Eve Sprunt '72, SM '73
Digging Deep for Alternative Energy Resources
She earns her living identifying promising alternative transportation fuels, but don't expect Eve Sprunt '72, SM '73 to write eulogies for petroleum. "We haven't seen alternative fuels enter the marketplace yet because petroleum is very tough to compete with," says the senior technical advisor for Chevron Technology Ventures. Sprunt advises the subsidiary regarding which forms of alternative energy—such as wind, biomass, solar, and hydrogen—Chevron should support.
Sprunt does have her favorite—bio-fuels. But while she finds them intriguing because they can be used in traditional vehicles, she cautions that every form of energy leaves its environmental footprint. "To compare different methods of powering transportation, the correct approach is to look at the full life cycle."
Sprunt credits MIT with cultivating the skills required to conduct her stringent analyses. Even more critically, "MIT trained me to develop my own perspective, along with the ability to support that perspective, and the courage and stamina to present it."

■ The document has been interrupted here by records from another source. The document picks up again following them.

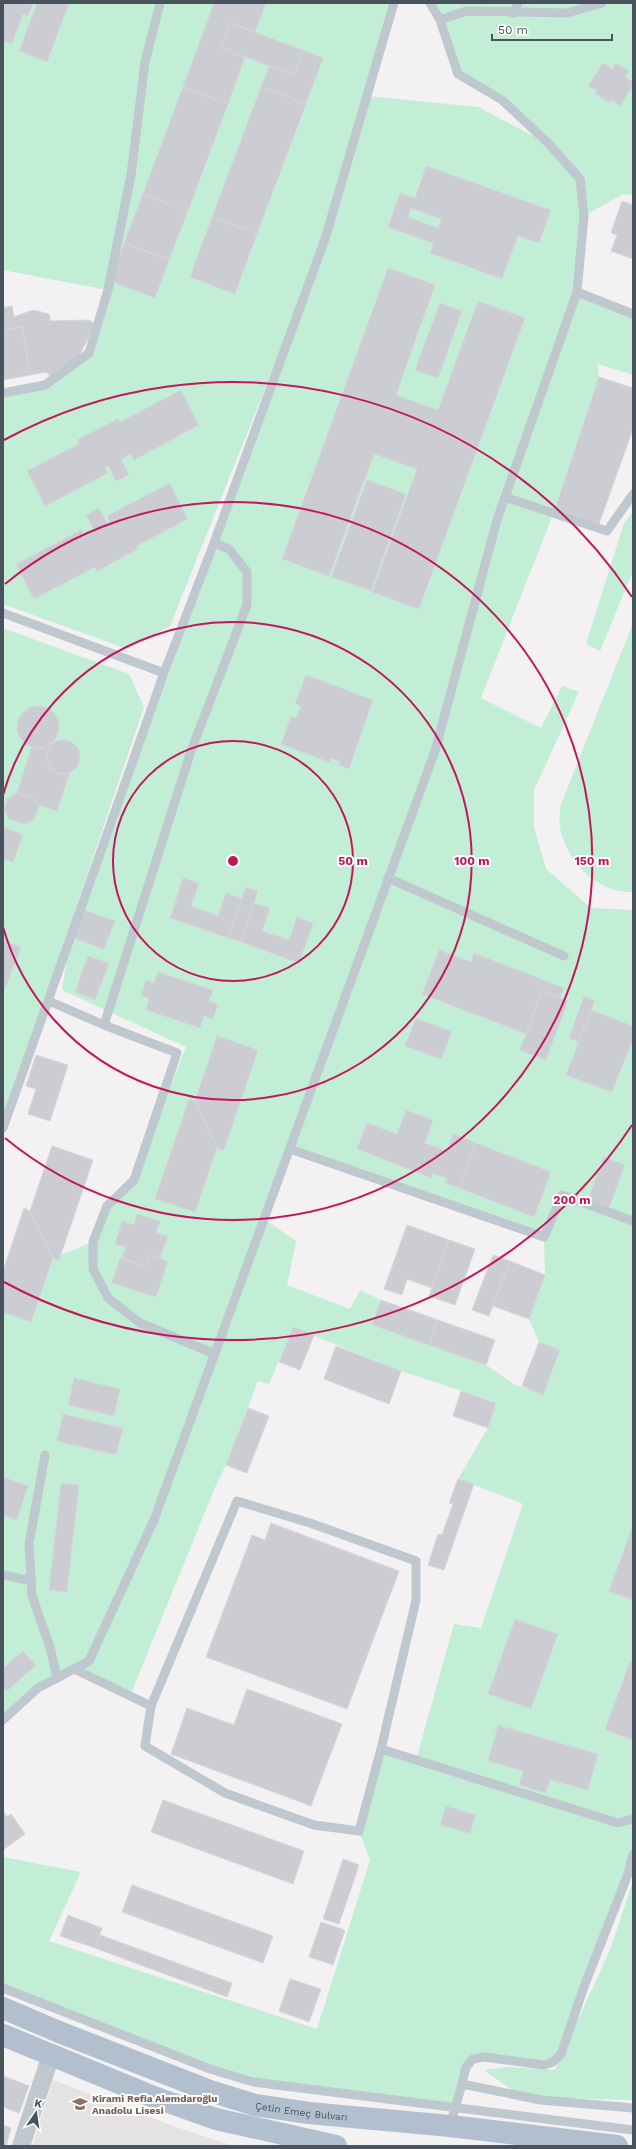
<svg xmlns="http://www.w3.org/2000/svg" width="636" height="2149" font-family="'Work Sans',sans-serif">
  <rect width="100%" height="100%" fill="#f3f1f1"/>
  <path fill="#e4e2e3" d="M 53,2080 L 179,2128 L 234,2146 L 32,2146 Z"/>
  <g fill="#c1eed5" fill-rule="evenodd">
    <path d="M 3,3 L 394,3 L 367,96 L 478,107 L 547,143 L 502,100 L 458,74 L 430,3 L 633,3 L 633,195 L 623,194 L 584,216 L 577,291 L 633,314 L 633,375 L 598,364 L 599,377 L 555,509 L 481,698 L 541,728 L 562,686 L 579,692 L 534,790 L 534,827 L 546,869 L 591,908 L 633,910 L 633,1854 L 553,2062 L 474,2059 L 455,2108 L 253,2082 L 3,1988 L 3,1857 L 81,1872 L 49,1941 L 317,2029 L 370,1860 L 359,1831 L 381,1749 L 416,1760 L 454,1624 L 481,1628 L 523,1504 L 458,1479 L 488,1428 L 496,1402 L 401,1371 L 293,1327 L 269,1384 L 258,1381 L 226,1465 L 216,1485 L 130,1696 L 74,1669 L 38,1688 L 3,1720 L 3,1312 L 31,1322 L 53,1258 L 93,1242 L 107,1206 L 134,1180 L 186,1047 L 62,990 L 69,945 L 191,614 L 319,254 L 170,626 L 127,649 L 3,604 L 3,393 L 45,385 L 89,353 L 107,290 L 3,270 ZM 290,1149 L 544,1237 L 545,1275 L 529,1319 L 539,1342 L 560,1350 L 543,1394 L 515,1385 L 486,1365 L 373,1325 L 381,1300 L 360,1290 L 350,1309 L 287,1285 L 296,1241 L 264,1219 Z"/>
    <path d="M 633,512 L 633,571 L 600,651 L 586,644 L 624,523 Z"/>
    <path d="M 633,623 L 633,892 C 597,893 567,862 560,828 C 559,822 560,814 560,807 Z"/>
    <path d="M 3,628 L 129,674 L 144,707 L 3,1123 Z"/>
    <path d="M 633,1881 L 633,2100 L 522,2097 L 484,2070 L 509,2067 L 555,2070 L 610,1950 Z"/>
  </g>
  <g fill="#cbcdd3" stroke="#d5d7dc" fill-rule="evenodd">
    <path d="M 3,3 L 33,3 L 28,16 L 23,14 L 12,44 L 3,41 Z"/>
    <path d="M 37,3 L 69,3 L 47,62 L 19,51 Z"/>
    <path d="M 214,3 L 266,3 L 255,32 L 230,23 L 221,48 L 245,57 L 228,104 L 183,87 Z"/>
    <path d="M 230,23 L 303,50 L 294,75 L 221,48 Z"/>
    <path d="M 303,50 L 323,58 L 306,104 L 261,87 L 269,66 L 294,75 Z"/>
    <path d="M 603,63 L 613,69 L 616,63 L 629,71 L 625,77 L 633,82 L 633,85 L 620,106 L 612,100 L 610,103 L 595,94 L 597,91 L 588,86 Z"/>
    <path d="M 183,87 L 228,104 L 188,211 L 143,194 Z"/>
    <path d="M 261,87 L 306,104 L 257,234 L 212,217 Z"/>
    <path d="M 426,166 L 551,210 L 539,243 L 518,236 L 502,279 L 430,253 L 433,243 L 388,227 L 400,193 L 415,198 ZM 411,208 L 441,219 L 438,228 L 408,217 Z"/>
    <path d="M 143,194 L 188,211 L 169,260 L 124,243 Z"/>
    <path d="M 622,201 L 633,205 L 633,259 L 611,251 L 617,235 L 611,233 Z"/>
    <path d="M 212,217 L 257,234 L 235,294 L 190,277 Z"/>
    <path d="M 124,243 L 169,260 L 155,298 L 110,281 Z"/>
    <path d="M 388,268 L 435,285 L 396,395 L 438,410 L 478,301 L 525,318 L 419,609 L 372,592 L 417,469 L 374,454 L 329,576 L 282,559 Z"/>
    <path d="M 440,303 L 462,311 L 438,378 L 415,370 Z"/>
    <path d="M 12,306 L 14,317 L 33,310 L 49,314 L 50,321 L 89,320 L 96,324 L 78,357 L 52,378 L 46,372 L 30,375 L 22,327 L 3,330 L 3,308 Z"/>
    <path d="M 22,327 L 30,375 L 3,380 L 3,330 Z"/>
    <path d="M 599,377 L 633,388 L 633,429 L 599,524 L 555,509 Z"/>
    <path d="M 181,390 L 199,425 L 134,460 L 131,454 L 121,459 L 129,475 L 116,481 L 108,466 L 105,468 L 108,473 L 45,506 L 27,471 L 79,444 L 77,440 L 118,419 L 120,422 Z"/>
    <path d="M 367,480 L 406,494 L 371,591 L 331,577 Z"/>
    <path d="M 170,483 L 188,519 L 136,546 L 138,549 L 97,571 L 95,567 L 34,599 L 16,564 L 81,530 L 84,535 L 94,530 L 86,515 L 99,508 L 107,523 L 110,522 L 107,516 Z"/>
    <path d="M 306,675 L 373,700 L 349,769 L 339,765 L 340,761 L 331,758 L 329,762 L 281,744 L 291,716 L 296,718 L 301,706 L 295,704 Z"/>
    <circle cx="38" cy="727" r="21"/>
    <circle cx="63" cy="757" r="17"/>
    <path d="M 55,741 L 50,746 L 46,759 L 51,770 L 64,775 L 70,772 L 57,811 L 39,805 L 33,798 L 17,793 L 32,746 L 40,749 Z"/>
    <path d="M 17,793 L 33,798 L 39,805 L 35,818 L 26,824 L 9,819 L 4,809 L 7,799 Z"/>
    <path d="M 3,827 L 23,835 L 13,862 L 3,858 Z"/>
    <path d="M 183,878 L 199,883 L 191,906 L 218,916 L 226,893 L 242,898 L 228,938 L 170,918 Z"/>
    <path d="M 246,887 L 258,891 L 241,942 L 228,938 Z"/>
    <path d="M 254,903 L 270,908 L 262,931 L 289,940 L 297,917 L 313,923 L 299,963 L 241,942 Z"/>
    <path d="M 84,910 L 115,921 L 104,949 L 74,938 Z"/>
    <path d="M 3,940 L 21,947 L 6,987 L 3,986 Z"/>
    <path d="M 439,950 L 471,962 L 474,953 L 564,988 L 560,998 L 542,991 L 526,1034 L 422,994 Z"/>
    <path d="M 88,956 L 109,963 L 95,1000 L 75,992 Z"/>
    <path d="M 158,972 L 213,990 L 209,1001 L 218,1004 L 213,1019 L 204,1016 L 200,1028 L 146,1010 L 149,998 L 141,996 L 146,980 L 154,983 Z"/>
    <path d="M 542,991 L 568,1001 L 546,1060 L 520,1050 Z"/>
    <path d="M 584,996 L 595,1001 L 579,1042 L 569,1038 Z"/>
    <path d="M 591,1010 L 633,1026 L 633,1039 L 612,1092 L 566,1075 Z"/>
    <path d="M 416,1018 L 452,1032 L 441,1059 L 405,1046 Z"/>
    <path d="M 217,1036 L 258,1050 L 224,1150 L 217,1148 L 195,1101 Z"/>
    <path d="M 36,1055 L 68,1065 L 50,1121 L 28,1114 L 36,1089 L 26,1086 Z"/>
    <path d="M 189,1099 L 195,1101 L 217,1148 L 195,1212 L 155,1199 Z"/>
    <path d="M 406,1110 L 433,1120 L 425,1143 L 447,1151 L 453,1134 L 476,1143 L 459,1188 L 445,1183 L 447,1178 L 433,1173 L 432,1178 L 357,1149 L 367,1123 L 397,1134 Z"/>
    <path d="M 476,1143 L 551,1172 L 534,1217 L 459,1188 Z"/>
    <path d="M 52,1146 L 93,1160 L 59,1260 L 53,1258 L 30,1211 Z"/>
    <path d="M 604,1157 L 625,1165 L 608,1210 L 587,1202 Z"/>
    <path d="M 24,1208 L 30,1211 L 53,1258 L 31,1322 L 3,1312 L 3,1271 Z"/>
    <path d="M 137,1214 L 160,1221 L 156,1233 L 168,1236 L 160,1258 L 149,1255 L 145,1266 L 122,1258 L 126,1247 L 115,1244 L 122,1221 L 134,1225 Z"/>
    <path d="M 407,1225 L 449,1240 L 432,1288 L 407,1279 L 402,1295 L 384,1289 Z"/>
    <path d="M 449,1240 L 475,1249 L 455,1305 L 429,1296 Z"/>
    <path d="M 149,1255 L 168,1261 L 156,1297 L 112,1283 L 120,1258 L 145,1266 Z"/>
    <path d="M 493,1255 L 510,1261 L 489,1316 L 472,1310 Z"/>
    <path d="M 510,1261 L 545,1275 L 529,1319 L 493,1306 Z"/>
    <path d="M 381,1300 L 438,1320 L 429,1345 L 372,1325 Z"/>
    <path d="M 438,1320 L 495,1340 L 486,1365 L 429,1345 Z"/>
    <path d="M 293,1327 L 314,1335 L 300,1370 L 279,1362 Z"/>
    <path d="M 539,1342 L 560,1350 L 543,1395 L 522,1386 Z"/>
    <path d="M 336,1346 L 401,1371 L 389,1404 L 324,1379 Z"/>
    <path d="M 74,1378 L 120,1389 L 114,1416 L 68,1405 Z"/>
    <path d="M 461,1391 L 496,1403 L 488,1428 L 453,1416 Z"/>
    <path d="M 248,1408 L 269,1416 L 247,1473 L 226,1465 Z"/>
    <path d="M 63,1414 L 123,1428 L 116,1455 L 57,1441 Z"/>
    <path d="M 3,1477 L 28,1486 L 17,1520 L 3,1515 Z"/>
    <path d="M 458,1479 L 474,1484 L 444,1570 L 428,1565 L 438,1534 L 442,1535 L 453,1504 L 449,1503 Z"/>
    <path d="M 61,1483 L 79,1485 L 67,1592 L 49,1590 Z"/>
    <path d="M 271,1523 L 399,1571 L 347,1709 L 206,1657 L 252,1535 L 265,1540 Z"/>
    <path d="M 633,1525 L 633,1600 L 609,1591 Z"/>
    <path d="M 515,1619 L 558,1634 L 531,1709 L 488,1694 Z"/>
    <path d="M 23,1651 L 36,1665 L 7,1691 L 3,1687 L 3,1668 Z"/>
    <path d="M 630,1661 L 633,1662 L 633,1740 L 605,1730 Z"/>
    <path d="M 247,1689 L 342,1724 L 311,1806 L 171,1754 L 187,1708 L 234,1725 Z"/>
    <path d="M 498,1725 L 598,1754 L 588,1790 L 550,1780 L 546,1793 L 519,1785 L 523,1771 L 488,1761 Z"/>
    <path d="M 163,1800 L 304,1851 L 293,1884 L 151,1832 Z"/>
    <path d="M 446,1806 L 476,1815 L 470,1833 L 440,1825 Z"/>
    <path d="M 3,1811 L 7,1817 L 11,1814 L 25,1834 L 3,1850 Z"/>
    <path d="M 343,1859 L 359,1865 L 339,1924 L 323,1919 Z"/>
    <path d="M 132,1885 L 273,1936 L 263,1963 L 122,1912 Z"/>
    <path d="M 68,1915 L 102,1928 L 95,1948 L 60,1936 Z"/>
    <path d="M 321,1922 L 345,1930 L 333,1965 L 309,1957 Z"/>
    <path d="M 100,1935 L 232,1983 L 227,1997 L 95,1948 Z"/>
    <path d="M 290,1979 L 321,1989 L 309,2022 L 279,2011 Z"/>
    <path d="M 3,2076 L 29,2086 L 19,2113 L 3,2107 Z"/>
    <path d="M 3,2125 L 11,2128 L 6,2146 L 3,2146 Z"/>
  </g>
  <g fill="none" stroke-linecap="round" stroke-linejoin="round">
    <g stroke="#bfc7cf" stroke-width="9">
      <path d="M 513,13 L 518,3"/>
      <path d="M 440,20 L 466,11 L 567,13 L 602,3"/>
      <path d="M 577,292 L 633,314"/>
      <path d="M 3,393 L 45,385 L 89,353 L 108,290 L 131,175 L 145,62 L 160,3"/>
      <path d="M 505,497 L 607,531 L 633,494"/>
      <path d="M 3,613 L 164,673"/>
      <path d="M 388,878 L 564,956"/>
      <path d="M 49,1001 L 104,1025 L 191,751 L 247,605 L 247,572 L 229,549 L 214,543"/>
      <path d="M 104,1025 L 177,1053 L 134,1180 L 107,1206 L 93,1242 L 93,1269 L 108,1298 L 140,1323 L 215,1354"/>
      <path d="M 3,1128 L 164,673 L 214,543 L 325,239 L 394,3"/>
      <path d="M 290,1149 L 544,1237 L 562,1195 L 633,1221"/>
      <path d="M 45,1455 L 29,1544 L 32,1596 L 50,1647 L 57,1678"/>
      <path d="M 3,1575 L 32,1581"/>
      <path d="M 74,1669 L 151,1706 L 145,1746 L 225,1793 L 314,1825 L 359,1831 L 381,1749 L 618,1823 L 633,1819"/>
      <path d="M 151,1706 L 237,1501 L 310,1523 L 416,1561 L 416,1600 L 381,1749"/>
      <path d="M 3,1720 L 38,1688 L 89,1661 L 154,1520 L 435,751 L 497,520 L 577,292 L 584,216 L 580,179 L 549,144 L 502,100 L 458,74 L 440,20 L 430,3"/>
      <path d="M 3,1988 L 210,2069 L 253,2082 L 633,2130"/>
      <path d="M 462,2084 L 466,2067 L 473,2059 L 484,2057 L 544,2065 L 553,2062 L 561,2054 L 585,1984 L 628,1874 L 633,1854"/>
      <path d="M 450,2126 L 462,2084 L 541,2100 L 633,2108"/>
    </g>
    <path stroke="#bfc7cf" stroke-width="18" d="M 21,2146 L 51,2055"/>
    <g stroke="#b1bfce" stroke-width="22">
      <path id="s1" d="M 3,2008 L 59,2032 L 210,2091 L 255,2105 L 309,2113 L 450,2126 L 617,2146"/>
      <path d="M 3,2035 L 151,2096 L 216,2119 L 336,2146"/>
    </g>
  </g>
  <g fill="none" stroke="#c2185b" stroke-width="2">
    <circle cx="233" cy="861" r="120"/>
    <path d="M3 795A239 239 0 1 1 3 927"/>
    <path d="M5 584A359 359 0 1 1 5 1138"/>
    <path d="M632 1125A479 479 0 0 1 4 1282M4 440A479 479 0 0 1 632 597"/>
  </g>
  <defs>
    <g id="school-bare" transform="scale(1.2)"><path d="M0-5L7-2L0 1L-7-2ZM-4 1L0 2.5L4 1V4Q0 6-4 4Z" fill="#8d6e63" stroke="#fff" stroke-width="2.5" paint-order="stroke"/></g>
  </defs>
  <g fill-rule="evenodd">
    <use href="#school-bare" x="80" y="2104"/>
  </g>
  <g text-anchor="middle" stroke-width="4" stroke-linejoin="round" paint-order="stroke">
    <g font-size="10" font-weight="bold" fill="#785e54" stroke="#fff" text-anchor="start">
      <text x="92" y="2102">Kirami Refia Alemdaroğlu<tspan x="92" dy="12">Anadolu Lisesi</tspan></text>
    </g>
    <g font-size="10" fill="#49535e" stroke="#fff">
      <text dy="4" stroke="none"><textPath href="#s1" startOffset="317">Çetin Emeç Bulvarı</textPath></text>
    </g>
  </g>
  <circle cx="233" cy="861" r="6" fill="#c2185b" stroke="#fff" stroke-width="2"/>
  <g font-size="12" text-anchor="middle" font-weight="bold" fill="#c2185b" stroke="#fff" stroke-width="4" stroke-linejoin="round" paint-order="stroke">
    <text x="353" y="865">50 m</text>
    <text x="472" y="865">100 m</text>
    <text x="592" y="865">150 m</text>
    <text x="572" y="1204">200 m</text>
  </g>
  <rect width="636" height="2149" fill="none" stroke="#49535e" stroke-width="8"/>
  <g transform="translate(36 2113) rotate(13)" stroke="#ffffff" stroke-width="3" paint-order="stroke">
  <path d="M0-3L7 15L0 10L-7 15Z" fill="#49535e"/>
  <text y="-6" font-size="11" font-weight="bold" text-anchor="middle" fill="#49535e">K</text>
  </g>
  <path d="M492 34v6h120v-6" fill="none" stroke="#49535e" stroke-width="2"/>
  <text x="498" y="34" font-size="12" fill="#49535e" stroke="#ffffff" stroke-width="3" paint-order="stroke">50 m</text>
</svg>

Such talents likely helped win Sprunt the 2006 presidency of the Society of Petroleum Engineers (SPE). She is not shy about citing petroleum's virtues, and exhorts her SPE colleagues in her travels worldwide to engage in discussions about oil's energy density, transportability, and usefulness.
One of Sprunt's predecessors as SPE president is also an MIT graduate, Kate Hadley Baker '71, PhD '75 and Sprunt finds alumnae in her professional travels. "The MIT link can be a powerful networking tool. MIT was providing women with the skills to succeed in male-dominated technical professions before there were women in leadership roles in those industries."
MIT has also nurtured Sprunt's family life. She met her husband, Hugh Sprunt '71, SM '72, at the Institute and their son Alex received his PhD in mechanical engineering from MIT last August. Daughter Elsa, who earned an undergraduate degree at Dartmouth, is enrolled at the University of Texas Law School.
For Sprunt, uncovering energy alternatives offers challenge and excitement. But nothing could top the thrill Alex provided when he recently asked Sprunt to preview his PhD thesis. "I was flattered," she says with a laugh. "And I learned quite a bit when I read it."